If I’d been in his shoes I would have been extremely tempted to deck the little sociopath too. The point is that he didn’t. Molesworth 2, did the adults in the family try to stop her, or did they think she could do no wrong?

..

A friend of mine described it as “getting past the skip in your mental record”, and I agree. When the head stuff gets so overwhelming and you get caught in a seemingly endless loop of whatever (guilt, anger, fear, grief, self-loathing, depression, pick your poison), a bit of external stimulus can kick you out of that rut, at least in the short term.

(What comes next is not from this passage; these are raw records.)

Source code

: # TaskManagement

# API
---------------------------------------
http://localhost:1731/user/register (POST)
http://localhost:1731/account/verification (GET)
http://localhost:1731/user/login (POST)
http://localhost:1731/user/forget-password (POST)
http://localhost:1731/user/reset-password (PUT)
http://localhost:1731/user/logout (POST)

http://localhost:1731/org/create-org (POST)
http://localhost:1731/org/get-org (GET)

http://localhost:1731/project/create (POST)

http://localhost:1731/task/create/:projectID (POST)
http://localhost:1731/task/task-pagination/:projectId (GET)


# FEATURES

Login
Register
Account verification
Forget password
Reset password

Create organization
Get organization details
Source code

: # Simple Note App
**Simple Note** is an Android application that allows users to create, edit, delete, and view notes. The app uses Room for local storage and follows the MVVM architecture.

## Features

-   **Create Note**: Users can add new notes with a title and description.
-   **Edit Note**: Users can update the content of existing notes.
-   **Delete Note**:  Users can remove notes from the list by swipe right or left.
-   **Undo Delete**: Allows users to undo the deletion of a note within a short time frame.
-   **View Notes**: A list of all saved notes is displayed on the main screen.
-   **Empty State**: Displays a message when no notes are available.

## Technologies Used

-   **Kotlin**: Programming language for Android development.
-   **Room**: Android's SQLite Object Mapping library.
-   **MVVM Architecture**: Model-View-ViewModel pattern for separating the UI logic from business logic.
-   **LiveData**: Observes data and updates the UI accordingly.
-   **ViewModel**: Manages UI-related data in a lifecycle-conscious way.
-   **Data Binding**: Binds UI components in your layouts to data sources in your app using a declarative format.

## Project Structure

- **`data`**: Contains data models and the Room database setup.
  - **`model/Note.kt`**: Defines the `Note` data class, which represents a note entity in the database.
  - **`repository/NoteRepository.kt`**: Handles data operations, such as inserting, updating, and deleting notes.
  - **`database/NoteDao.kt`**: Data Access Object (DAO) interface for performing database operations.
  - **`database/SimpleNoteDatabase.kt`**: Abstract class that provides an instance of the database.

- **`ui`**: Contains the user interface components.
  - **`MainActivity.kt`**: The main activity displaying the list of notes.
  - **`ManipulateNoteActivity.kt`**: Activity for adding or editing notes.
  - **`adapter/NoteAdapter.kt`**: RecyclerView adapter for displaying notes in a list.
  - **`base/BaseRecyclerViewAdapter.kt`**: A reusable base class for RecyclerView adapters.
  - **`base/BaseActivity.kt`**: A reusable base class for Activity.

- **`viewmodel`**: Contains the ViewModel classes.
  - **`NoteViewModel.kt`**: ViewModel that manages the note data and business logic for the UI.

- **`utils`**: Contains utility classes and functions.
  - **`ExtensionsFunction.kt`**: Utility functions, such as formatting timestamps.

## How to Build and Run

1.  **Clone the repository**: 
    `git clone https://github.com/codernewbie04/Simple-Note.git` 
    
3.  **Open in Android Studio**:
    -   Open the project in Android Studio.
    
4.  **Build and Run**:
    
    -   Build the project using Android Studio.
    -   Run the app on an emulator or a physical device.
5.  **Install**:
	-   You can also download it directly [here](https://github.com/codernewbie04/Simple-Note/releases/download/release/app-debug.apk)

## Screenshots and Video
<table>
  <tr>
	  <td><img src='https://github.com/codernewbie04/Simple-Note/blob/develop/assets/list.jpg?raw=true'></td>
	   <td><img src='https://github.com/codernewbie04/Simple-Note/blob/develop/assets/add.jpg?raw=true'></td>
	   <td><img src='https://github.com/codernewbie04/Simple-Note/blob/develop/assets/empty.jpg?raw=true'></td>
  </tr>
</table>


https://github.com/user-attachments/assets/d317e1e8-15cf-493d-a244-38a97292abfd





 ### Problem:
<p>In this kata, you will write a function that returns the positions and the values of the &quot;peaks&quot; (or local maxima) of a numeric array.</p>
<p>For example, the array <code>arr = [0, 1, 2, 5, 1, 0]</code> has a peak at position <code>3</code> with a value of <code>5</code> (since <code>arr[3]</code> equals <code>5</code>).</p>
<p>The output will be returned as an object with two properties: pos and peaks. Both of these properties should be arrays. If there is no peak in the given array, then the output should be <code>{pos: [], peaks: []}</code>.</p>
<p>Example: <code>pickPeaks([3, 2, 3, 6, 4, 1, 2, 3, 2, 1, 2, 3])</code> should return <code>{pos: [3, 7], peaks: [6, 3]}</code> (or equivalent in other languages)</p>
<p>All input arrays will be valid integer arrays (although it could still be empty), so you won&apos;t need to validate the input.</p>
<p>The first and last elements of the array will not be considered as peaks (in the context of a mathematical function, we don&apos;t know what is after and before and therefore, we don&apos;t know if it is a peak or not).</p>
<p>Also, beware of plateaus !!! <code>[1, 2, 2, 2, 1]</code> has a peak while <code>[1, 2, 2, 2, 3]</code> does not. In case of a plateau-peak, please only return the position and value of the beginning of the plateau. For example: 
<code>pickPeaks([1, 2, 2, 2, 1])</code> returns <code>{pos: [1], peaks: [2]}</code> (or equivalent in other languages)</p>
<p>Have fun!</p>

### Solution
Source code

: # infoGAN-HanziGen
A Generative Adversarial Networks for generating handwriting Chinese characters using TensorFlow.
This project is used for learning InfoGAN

I never had to do more than very superficial cuts, nothing that ever needed stitches or anything, but I do still have some scars from doing it repeatedly in the same place.

I did it once (therefore, didn’t answer the poll). I had found out the day before that my husband had a pregnant girlfriend (I had a young child at the time as well).

What I wanted to happen was for my husband to see what I had done and drop to his knees and say “Oh, what pain I have caused you! I can never get over my betrayal and now understand how much I have hurt you and regret it so! Please let me spend my life dedicated to you and our marriage! I now realize just how much hurt I have created!”

What I got was “Goddamn you really need to get yourself together and don’t let the kids see you like that. You better not be fuckin’ cryin’ in front of the kids. Bye.”

So - that didn’t work. It was a complete attention getting thing for me - I just wanted my outside to look as ugly as the inside felt so he (and anyone else that would listen) would understand how much pain I was in. Never did it again. It hurt like hell healing up - sliced my arm open about 5 times with a scalpel, nothing very deep though. I knew I didn’t want to die, if for no other reason than just for my kids. They were not in the house when this happened, BTW, and have never known about it.